The total put-call ratio all suggests similar positioning. With investors getting extremely aggressive by buying call options, the ratio is back to a historical high. The last time the put-call ratio was this elevated was in January when the belief was the “economy was firing on all cylinders.”
Such extremes do not historically last long and usually resolve themselves within a couple of weeks to months.
Buying Because We Have To
We can not dismiss the issues of technical price deviations, valuations, and subsequent risk when adding exposure. By the majority of measures that we track from momentum to price, and deviation, the market’s sharp advance has pushed the totality of those indicators back to overbought.

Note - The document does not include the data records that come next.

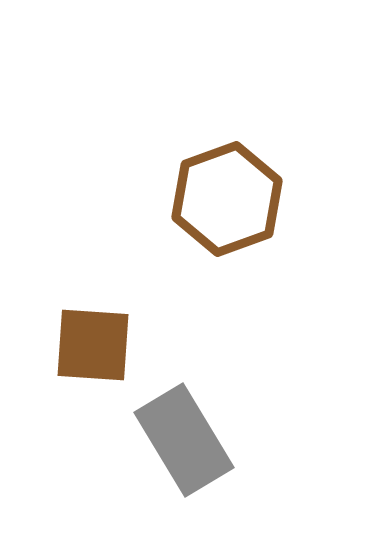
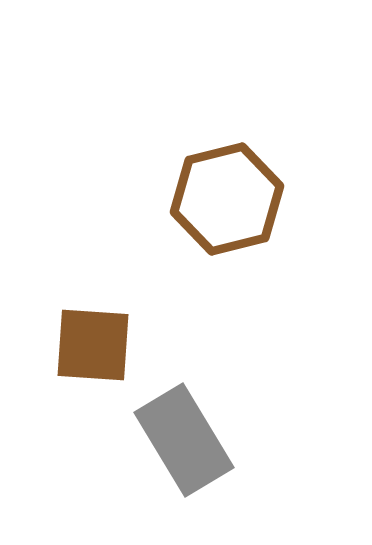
brown hexagon: rotated 6 degrees clockwise
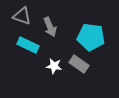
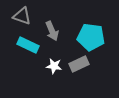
gray arrow: moved 2 px right, 4 px down
gray rectangle: rotated 60 degrees counterclockwise
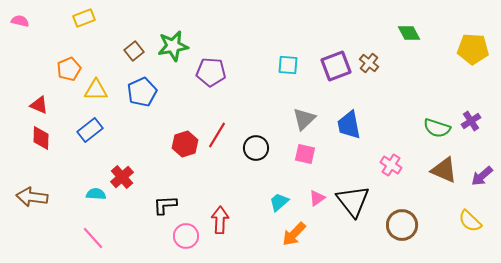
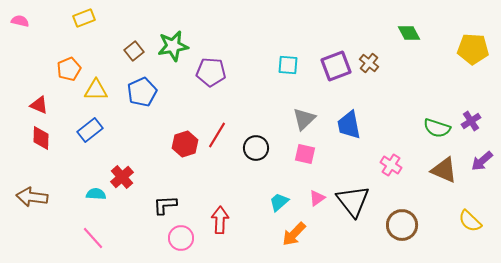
purple arrow: moved 15 px up
pink circle: moved 5 px left, 2 px down
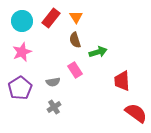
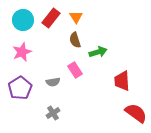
cyan circle: moved 1 px right, 1 px up
gray cross: moved 1 px left, 6 px down
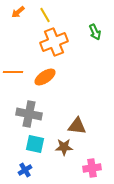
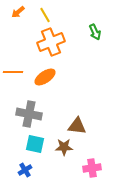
orange cross: moved 3 px left
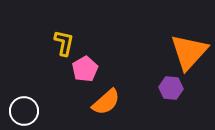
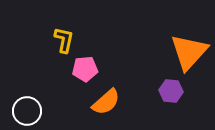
yellow L-shape: moved 3 px up
pink pentagon: rotated 25 degrees clockwise
purple hexagon: moved 3 px down
white circle: moved 3 px right
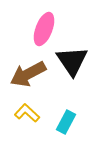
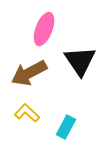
black triangle: moved 8 px right
brown arrow: moved 1 px right, 1 px up
cyan rectangle: moved 5 px down
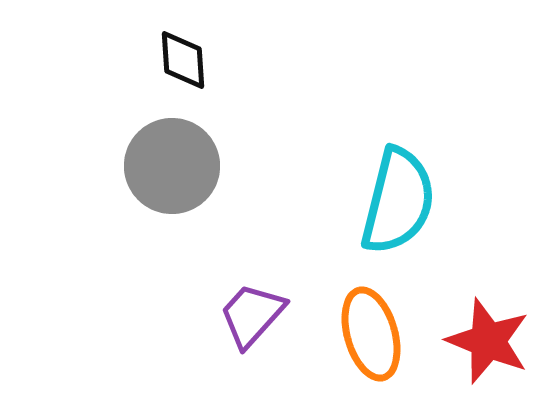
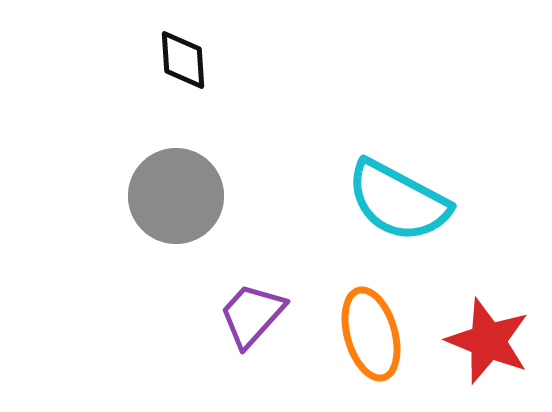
gray circle: moved 4 px right, 30 px down
cyan semicircle: rotated 104 degrees clockwise
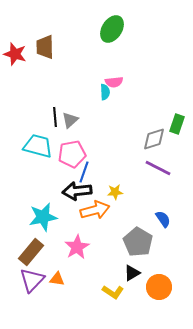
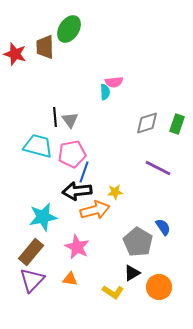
green ellipse: moved 43 px left
gray triangle: rotated 24 degrees counterclockwise
gray diamond: moved 7 px left, 16 px up
blue semicircle: moved 8 px down
pink star: rotated 15 degrees counterclockwise
orange triangle: moved 13 px right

I understand if this seems confusing, but it is the difference between chasing markets short-term versus longer-term outcomes for portfolios. This analysis is part of our thought process as we continue to weigh “equity risk” within our portfolios.

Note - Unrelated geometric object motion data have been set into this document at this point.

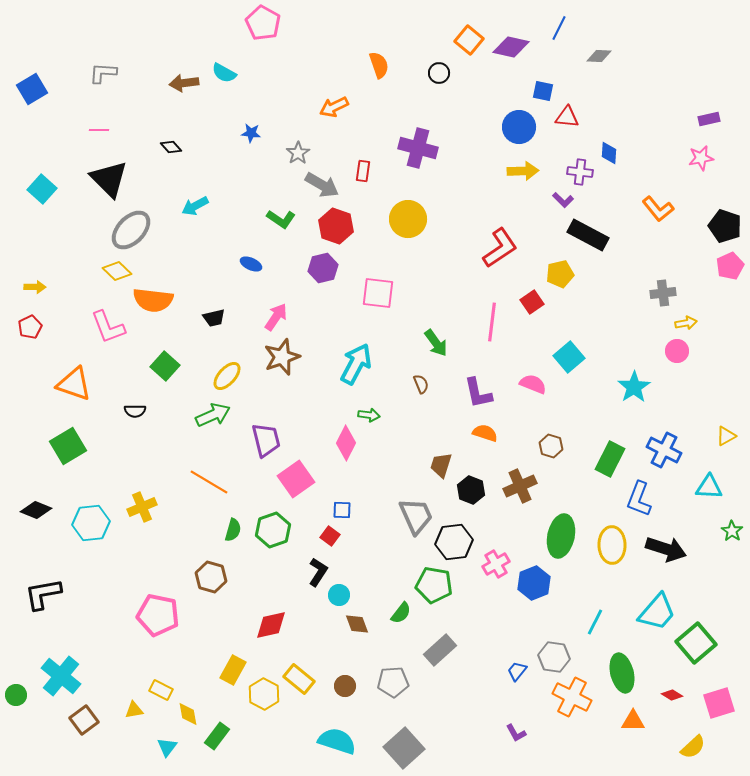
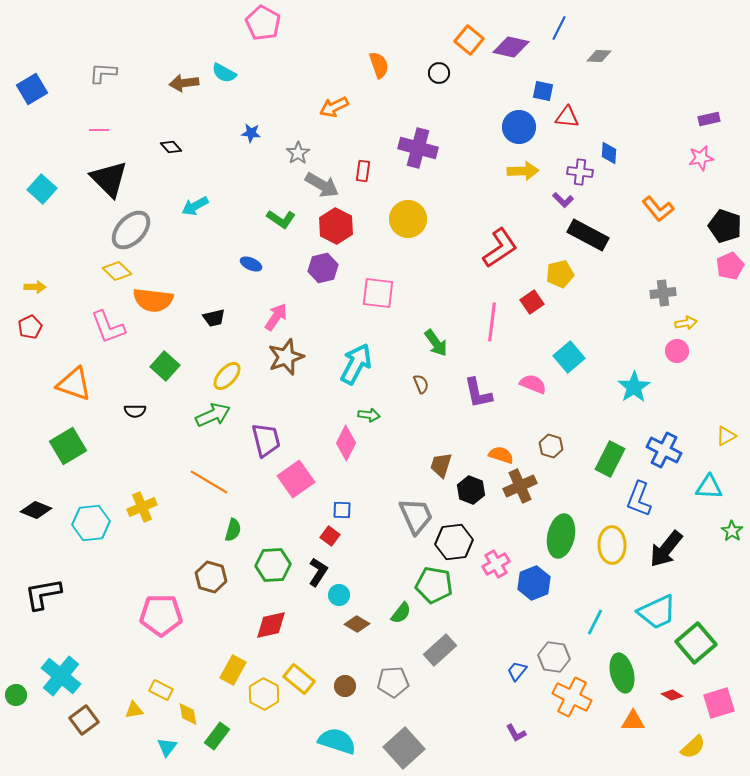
red hexagon at (336, 226): rotated 8 degrees clockwise
brown star at (282, 357): moved 4 px right
orange semicircle at (485, 433): moved 16 px right, 22 px down
green hexagon at (273, 530): moved 35 px down; rotated 16 degrees clockwise
black arrow at (666, 549): rotated 111 degrees clockwise
cyan trapezoid at (657, 612): rotated 24 degrees clockwise
pink pentagon at (158, 615): moved 3 px right; rotated 12 degrees counterclockwise
brown diamond at (357, 624): rotated 40 degrees counterclockwise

Let me be clear about something.
As a portfolio manager, we buy “opportunity” because we have to.
If we don’t, we suffer career risk, plain and simple.
However, you don’t have to. If you are indeed a long-term investor, you have to question the risk undertaken to achieve further returns in the market currently.
While we may indeed be shifting exposure and taking on some additional risk, we do so very cautiously.
While we did increase our exposure to the markets yesterday, as the bullish trend continues, we did so in more “defensive” areas. With the momentum “junk” trade now very extended, we should see a rotation back into utilities, real estate, health care, and technology. (Which may already be underway.)
Furthermore, as noted Saturday, we are also backing that increase in equity risk with increases in our bond holdings.
(As opposed to the S&P 500, bonds are more than 3-standard deviations oversold. On Friday, bonds began a reversal rally. We recently added to our positions to take advantage of a risk rotation.)
“Even if we get a V-shaped recovery, we are going to be stuck in a deflationary pricing situation for a very long time. You have one-in-five Americans either unemployed or underemployed even after what was apparently a blockbuster jobs report. There is still too much idle capacity to be bidding up inflationary expectations at the moment.
That’s why Treasuries are a very good buy right now.” – David Rosenberg
Risk Does Not Equal Reward
While the Fed is flooding the system with liquidity, the economic and fundamental backdrop remains a disaster. Fundamental, economic, and earnings growth are substantially weaker, which are dependent on an unemployed consumer. Therefore, we may be required to reverse recent increases in equity risk quickly. However, bond yields are still heading to zero.
It is worth remembering that markets have a very nasty habit of sucking individuals into them when prices become detached from fundamentals. Such is the case currently and has generally not had a positive outcome.
What you decide to do with this information is entirely up to you. As I stated, I do think there is enough of a bullish case, technically, to warrant taking on some equity risk on a very short-term basis. We will see what happens over the next couple of weeks.
However, longer-term dynamics are decidedly bearish. When those negative price dynamics combine with the fundamental and economic backdrop, the “risk” of having excessive exposure to the markets outweighs the potential “reward. “
Remember, investing is not a competition; it is a game of long-term survival.